Brokeback Mountain is the story of two young men who develop a passionate relationship over one summer while working as ranch hands together.

That’s an extremely basic summarization of the film. The film itself transcends any possible definition or classification. It could be defined as a coming-of-age story. It might be classified as a romance. However you choose to label it, just don’t call it another gay movie.

Jake Gyllenhaal plays Jack Twist. Heath Ledger plays Ennis Del Mar. Anne Hathaway and Michelle Williams play their respective wives, named Lureen Newsome and Alma Beers. The names are nicely matched to the characters.

Jack Twist is a twist on a traditional cowboy. Del Mar is Spanish for ‘of the sea’. Ennis is definitely unstable, like sea waters. Newsome sounds like nuisance, as Jack tends to see his wife. Alma is a poster-child for the stereotypical working-class female; hence the surname “Beers”.

Jack and Ennis live their lives separately, as fathers and husbands to children and wives they care much less about than they do each other. They see each other for a few weekends a year, and spend the rest of their time miles apart – Jack in Texas, Ennis in Wyoming.

The film is set in 1963 in the South.

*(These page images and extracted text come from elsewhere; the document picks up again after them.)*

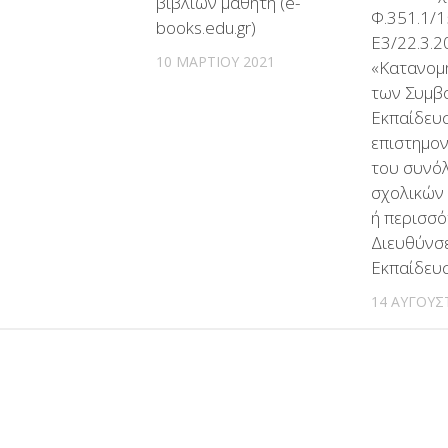
βιβλίων μαθητή (e-
Φ.351.1/1
books.edu.gr)
Ε3/22.3.
10 ΜΑΡΤΊΟΥ 2021
«Κατανομή
των Συμβ
Εκπαίδευ
επιστημον
του συνό
σχολικών
ή περισσ
Διευθύνσ
Εκπαίδευσ
14 ΑΥΓΟΎΣ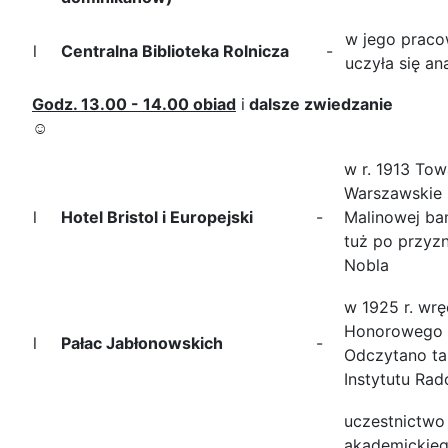
w jego praco
l
Centralna Biblioteka Rolnicza
-
uczyła się an
Godz.
13.00 - 14.00 obiad
i
dalsze zwiedzanie
☺
w r. 1913 To
Warszawskie 
l
Hotel Bristol i Europejski
-
Malinowej ban
tuż po przyzn
Nobla
w 1925 r. wr
Honorowego 
l
Pałac Jabłonowskich
-
Odczytano tak
Instytutu Ra
uczestnictwo 
akademickieg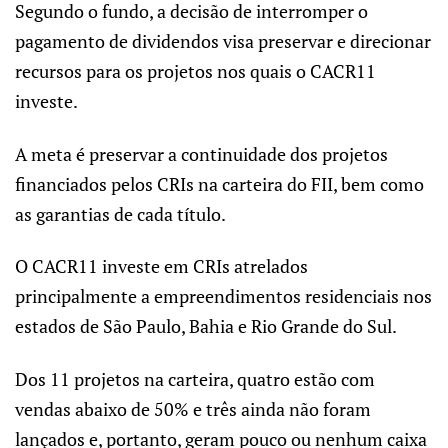
Segundo o fundo, a decisão de interromper o
pagamento de dividendos visa preservar e direcionar
recursos para os projetos nos quais o CACR11
investe.
A meta é preservar a continuidade dos projetos
financiados pelos CRIs na carteira do FII, bem como
as garantias de cada título.
O CACR11 investe em CRIs atrelados
principalmente a empreendimentos residenciais nos
estados de São Paulo, Bahia e Rio Grande do Sul.
Dos 11 projetos na carteira, quatro estão com
vendas abaixo de 50% e três ainda não foram
lançados e, portanto, geram pouco ou nenhum caixa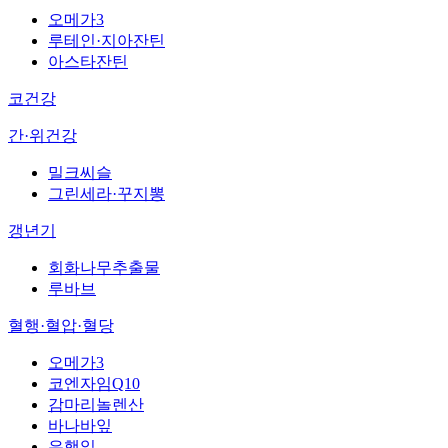
오메가3
루테인·지아잔틴
아스타잔틴
코건강
간·위건강
밀크씨슬
그린세라·꾸지뽕
갱년기
회화나무추출물
루바브
혈행·혈압·혈당
오메가3
코엔자임Q10
감마리놀렌산
바나바잎
은행잎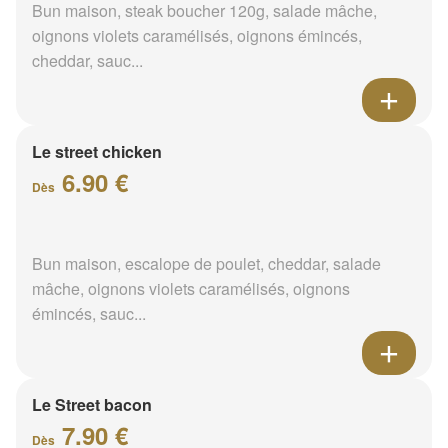
Bun maison, steak boucher 120g, salade mâche,
oignons violets caramélisés, oignons émincés,
cheddar, sauc...
Le street chicken
6.90 €
Dès
Bun maison, escalope de poulet, cheddar, salade
mâche, oignons violets caramélisés, oignons
émincés, sauc...
Le Street bacon
7.90 €
Dès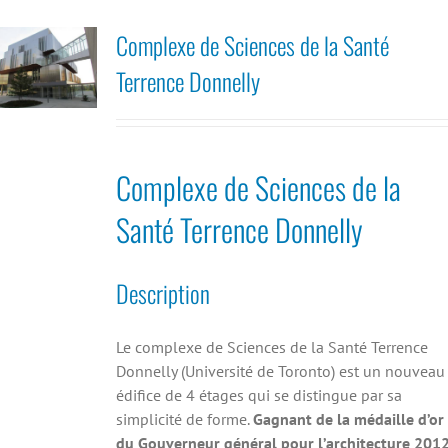
Complexe de Sciences de la Santé
Terrence Donnelly
Complexe de Sciences de la
Santé Terrence Donnelly
Description
Le complexe de Sciences de la Santé Terrence
Donnelly (Université de Toronto) est un nouveau
édifice de 4 étages qui se distingue par sa
simplicité de forme.
Gagnant de la médaille d’or
du Gouverneur général pour l’architecture 2012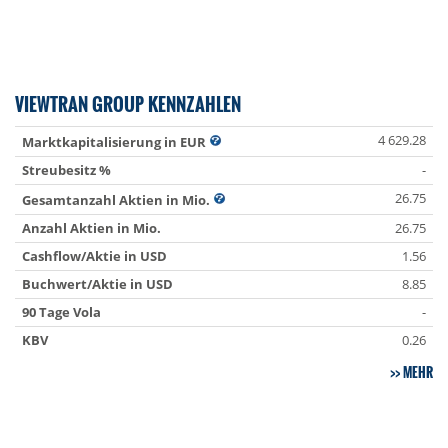
VIEWTRAN GROUP KENNZAHLEN
4 629.28
Marktkapitalisierung in EUR
Streubesitz %
-
26.75
Gesamtanzahl Aktien in Mio.
Anzahl Aktien in Mio.
26.75
Cashflow/Aktie in USD
1.56
Buchwert/Aktie in USD
8.85
90 Tage Vola
-
KBV
0.26
MEHR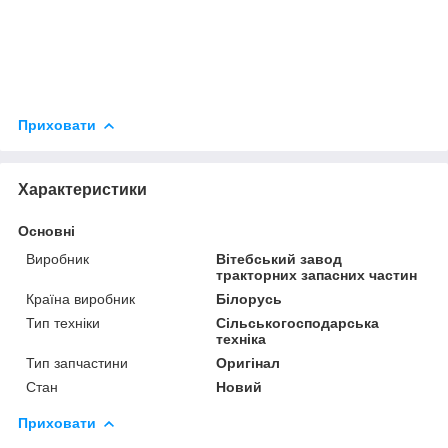
Приховати
Характеристики
Основні
Виробник
Вітебський завод
тракторних запасних частин
Країна виробник
Білорусь
Тип техніки
Сільськогосподарська
техніка
Тип запчастини
Оригінал
Стан
Новий
Приховати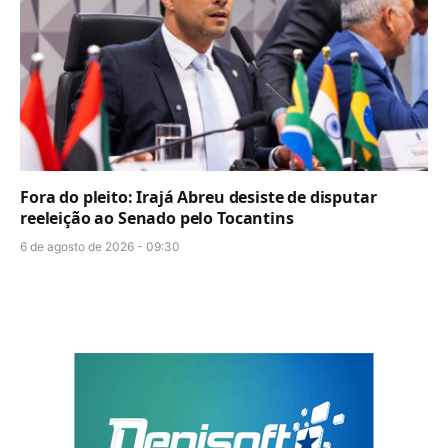
Fora do pleito: Irajá Abreu desiste de disputar
reeleição ao Senado pelo Tocantins
6 de agosto de 2026 - 09:30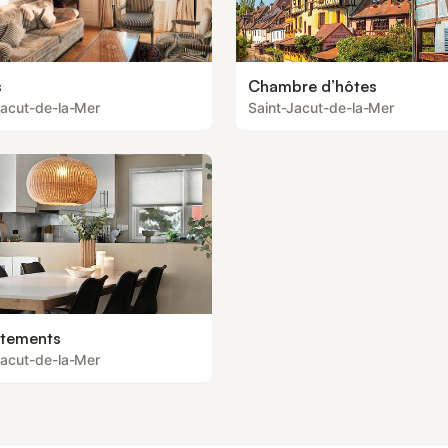
s
Chambre d’hôtes
Jacut-de-la-Mer
Saint-Jacut-de-la-Mer
tements
Jacut-de-la-Mer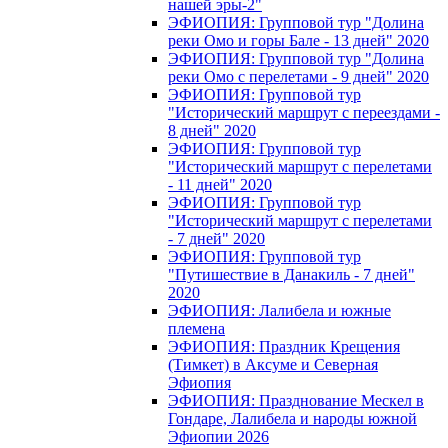
нашей эры-2"
ЭФИОПИЯ: Групповой тур "Долина
реки Омо и горы Бале - 13 дней" 2020
ЭФИОПИЯ: Групповой тур "Долина
реки Омо с перелетами - 9 дней" 2020
ЭФИОПИЯ: Групповой тур
"Исторический маршрут с переездами -
8 дней" 2020
ЭФИОПИЯ: Групповой тур
"Исторический маршрут с перелетами
- 11 дней" 2020
ЭФИОПИЯ: Групповой тур
"Исторический маршрут с перелетами
- 7 дней" 2020
ЭФИОПИЯ: Групповой тур
"Путишествие в Данакиль - 7 дней"
2020
ЭФИОПИЯ: Лалибела и южные
племена
ЭФИОПИЯ: Праздник Крещения
(Тимкет) в Аксуме и Северная
Эфиопия
ЭФИОПИЯ: Празднование Мескел в
Гондаре, Лалибела и народы южной
Эфиопии 2026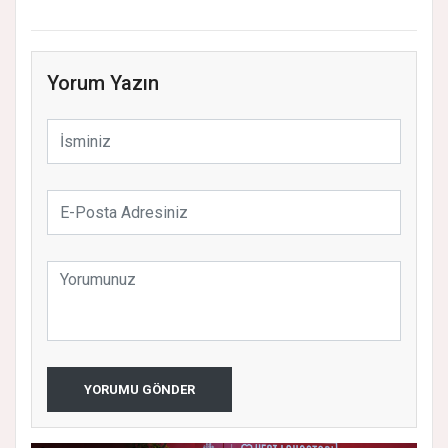
Yorum Yazın
YORUMU GÖNDER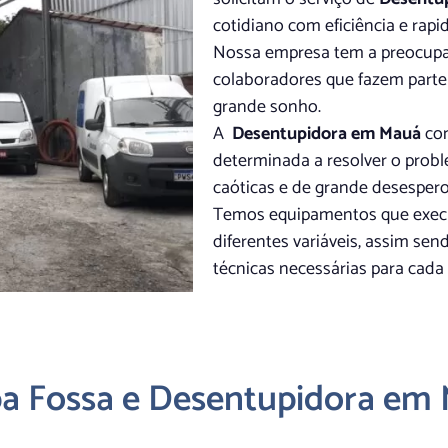
cotidiano com eficiência e rapid
Nossa empresa tem a preocupaçã
colaboradores que fazem parte
grande sonho.
A
Desentupidora em Mauá
con
determinada a resolver o probl
caóticas e de grande desespero
Temos equipamentos que execu
diferentes variáveis, assim se
técnicas necessárias para cada
a Fossa e Desentupidora em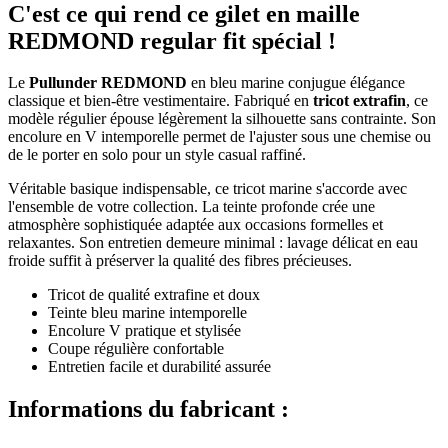
C'est ce qui rend ce gilet en maille
REDMOND regular fit spécial !
Le
Pullunder REDMOND
en bleu marine conjugue élégance
classique et bien-être vestimentaire. Fabriqué en
tricot extrafin
, ce
modèle régulier épouse légèrement la silhouette sans contrainte. Son
encolure en V intemporelle permet de l'ajuster sous une chemise ou
de le porter en solo pour un style casual raffiné.
Véritable basique indispensable, ce tricot marine s'accorde avec
l'ensemble de votre collection. La teinte profonde crée une
atmosphère sophistiquée adaptée aux occasions formelles et
relaxantes. Son entretien demeure minimal : lavage délicat en eau
froide suffit à préserver la qualité des fibres précieuses.
Tricot de qualité extrafine et doux
Teinte bleu marine intemporelle
Encolure V pratique et stylisée
Coupe régulière confortable
Entretien facile et durabilité assurée
Informations du fabricant :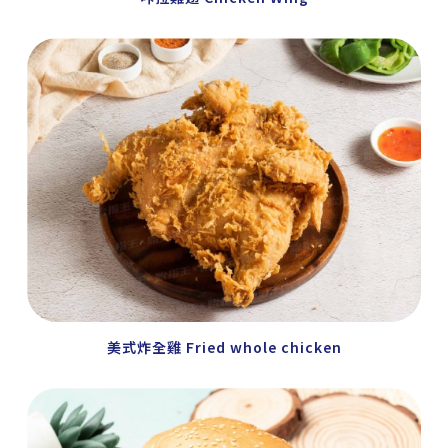
美式炸全雞 Fried whole chicken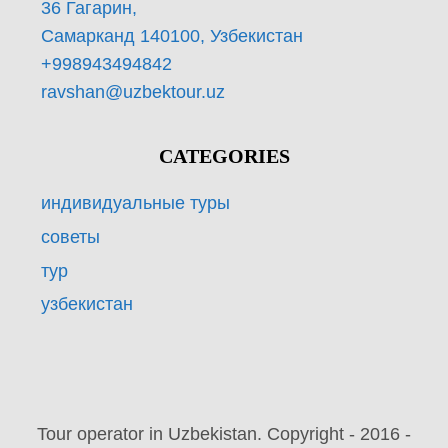
36 Гагарин,
Самарканд 140100, Узбекистан
+998943494842
ravshan@uzbektour.uz
CATEGORIES
индивидуальные туры
советы
тур
узбекистан
Tour operator in Uzbekistan. Copyright - 2016 -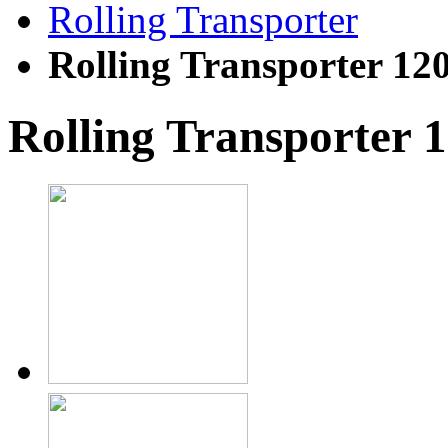
Rolling Transporter
Rolling Transporter 12
Rolling Transporter 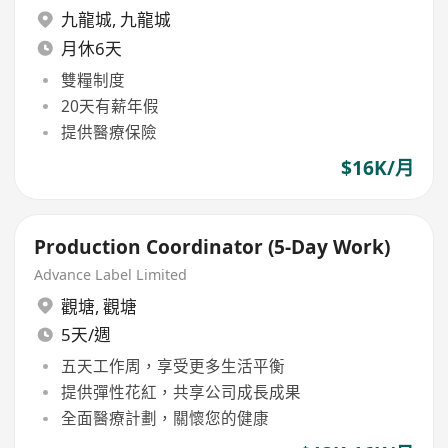
九龍城
,
九龍城
月休6天
雙糧制度
20天有薪年假
提供醫療保險
$16K/月
Production Coordinator (5-Day Work)
Advance Label Limited
觀塘
,
觀塘
5天/週
五天工作周，享受更多生活平衡
提供彈性花紅，共享公司成長成果
全面醫療計劃，關懷您的健康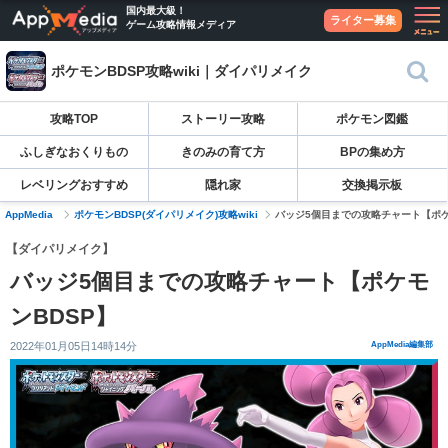
国内最大級！
ライター募集
ゲーム攻略情報メディア
ポケモンBDSP攻略wiki｜ダイパリメイク
攻略TOP
ストーリー攻略
ポケモン図鑑
ふしぎなおくりもの
きのみの育て方
BPの集め方
レベリングおすすめ
隠れ家
交換掲示板
AppMedia
ポケモンBDSP(ダイパリメイク)攻略wiki
バッジ5個目までの攻略チャート【ポケ
【ダイパリメイク】
バッジ5個目までの攻略チャート【ポケモ
ンBDSP】
2022年01月05日14時14分
AppMedia編集部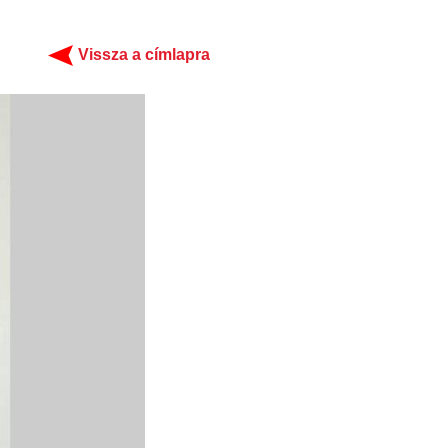
Vissza a címlapra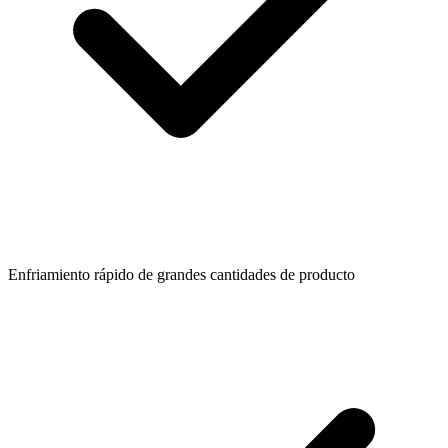
Enfriamiento rápido de grandes cantidades de producto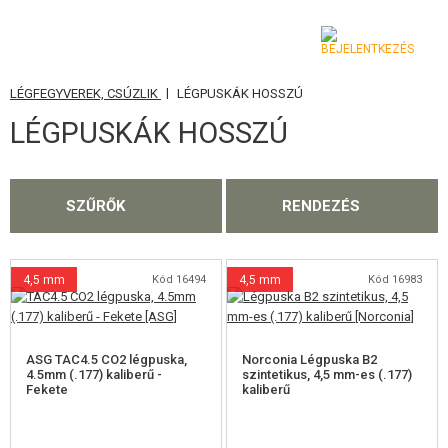
|
LÉGFEGYVEREK, CSÚZLIK
LÉGPUSKÁK HOSSZÚ
KATEGÓRIA
LÉGPUSKÁK HOSSZÚ
AIRSOFT FEGYVEREK
LÉGFEGYVEREK, CSÚZLIK
SZŰRŐK
RENDEZÉS
LÉGPUSKÁK HOSSZÚ
LÉGPISZTOLYOK
4,5 mm
Kód 16494
4,5 mm
Kód 16983
LÉGREVOLVEREK
LÉGIFEGYVER-TARTÁLYOK
ASG TAC4.5 CO2 légpuska,
Norconia Légpuska B2
4.5mm (.177) kaliberű -
szintetikus, 4,5 mm-es (.177)
Fekete
kaliberű
TARTOZÉKOK LÉGFEGYVEREKHEZ
CSÚZLIK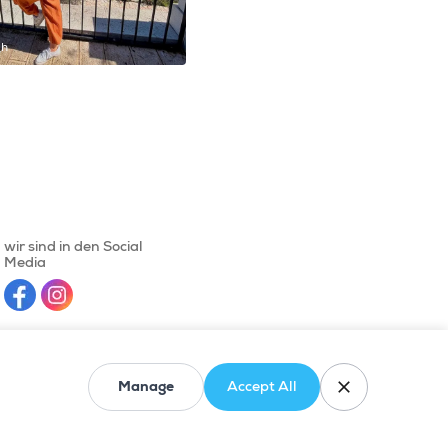
_h
@mjengelman
wir sind in den Social
Media
Powered by
Compie
close
Manage
Accept All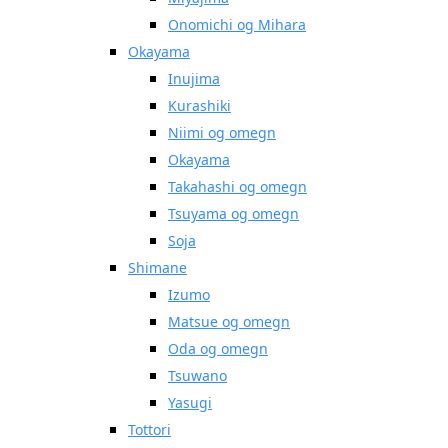
Onomichi og Mihara
Okayama
Inujima
Kurashiki
Niimi og omegn
Okayama
Takahashi og omegn
Tsuyama og omegn
Soja
Shimane
Izumo
Matsue og omegn
Oda og omegn
Tsuwano
Yasugi
Tottori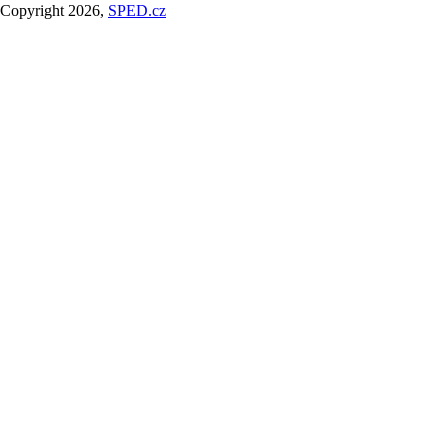
Copyright 2026,
SPED.cz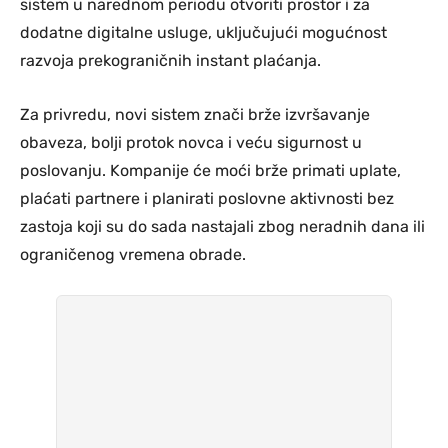
sistem u narednom periodu otvoriti prostor i za
dodatne digitalne usluge, uključujući mogućnost
razvoja prekograničnih instant plaćanja.
Za privredu, novi sistem znači brže izvršavanje
obaveza, bolji protok novca i veću sigurnost u
poslovanju. Kompanije će moći brže primati uplate,
plaćati partnere i planirati poslovne aktivnosti bez
zastoja koji su do sada nastajali zbog neradnih dana ili
ograničenog vremena obrade.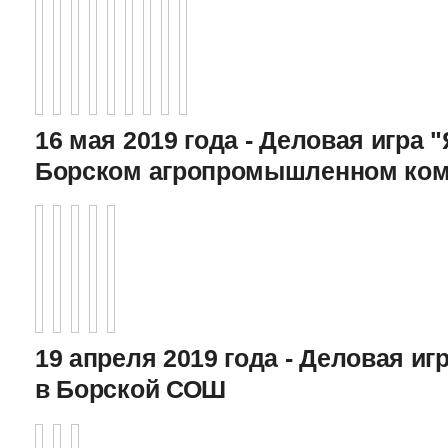
16 мая 2019 года - Деловая игра "
Борском агропромышленном ком
19 апреля 2019 года - Деловая игр
в Борской СОШ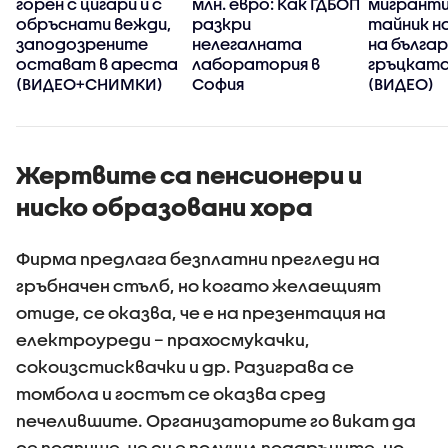
горен с цигари и с
млн. евро: Как ГДБОП
мигранти
обръснати вежди,
разкри
тайник н
заподозрените
нелегалната
на бълга
остават в ареста
лаборатория в
гръцката
(ВИДЕО+СНИМКИ)
София
(ВИДЕО)
Жертвите са пенсионери и
ниско образовани хора
Фирма предлага безплатни прегледи на
гръбначен стълб, но когато желаещият
отиде, се оказва, че е на презентация на
електроуреди – прахосмукачки,
сокоизстисквачки и др. Разиграва се
томбола и гостът се оказва сред
печелившите. Организаторите го викат да
се подпише, че си е получил подаръците, но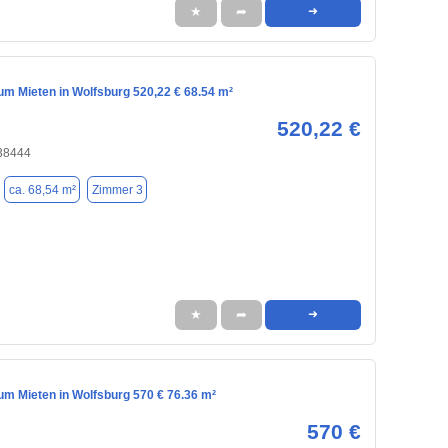
★
➦
➜
m Mieten in Wolfsburg 520,22 € 68.54 m²
520,22 €
 38444
ca. 68,54 m²
Zimmer 3
★
➦
➜
m Mieten in Wolfsburg 570 € 76.36 m²
570 €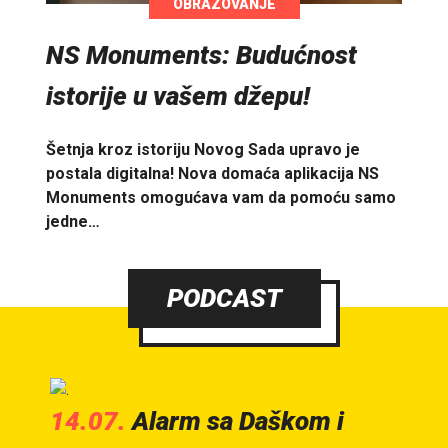
OBRAZOVANJE
NS Monuments: Budućnost
istorije u vašem džepu!
Šetnja kroz istoriju Novog Sada upravo je
postala digitalna! Nova domaća aplikacija NS
Monuments omogućava vam da pomoću samo
jedne…
PODCAST
14.07.
Alarm sa Daškom i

This was neither a time nor a location that was known for tolerance of anything that wasn’t heterosexual, Anglo-Saxon or Christian. And the chosen method for dealing with those things that did not fit into these categories was violence. Both Jack and Ennis are aware of this and are forced to hide their relationship.

It can’t be denied that the film has an agenda of bringing to light the difficulties surrounding homosexual relationships. However, I think it can shed light upon the difficulties surrounding any relationship or any situation where one finds his or her self “outside of the norm”.

Above all else, the film is about a forbidden love and the pain that comes from a love denied. Jack sums up the theme of the film best when he says, “There’s never enough time.”

Brokeback Mountain is the new Casablanca. While Rick and Ilsa will always have Paris, Jack and Ennis will always have Brokeback Mountain. It is their little piece of heaven on earth where all was safe and happy and perfect.

Don’t we all have such a place? I know I do. It’s anytime I’m in the theater, seeing a great film, like Brokeback Mountain.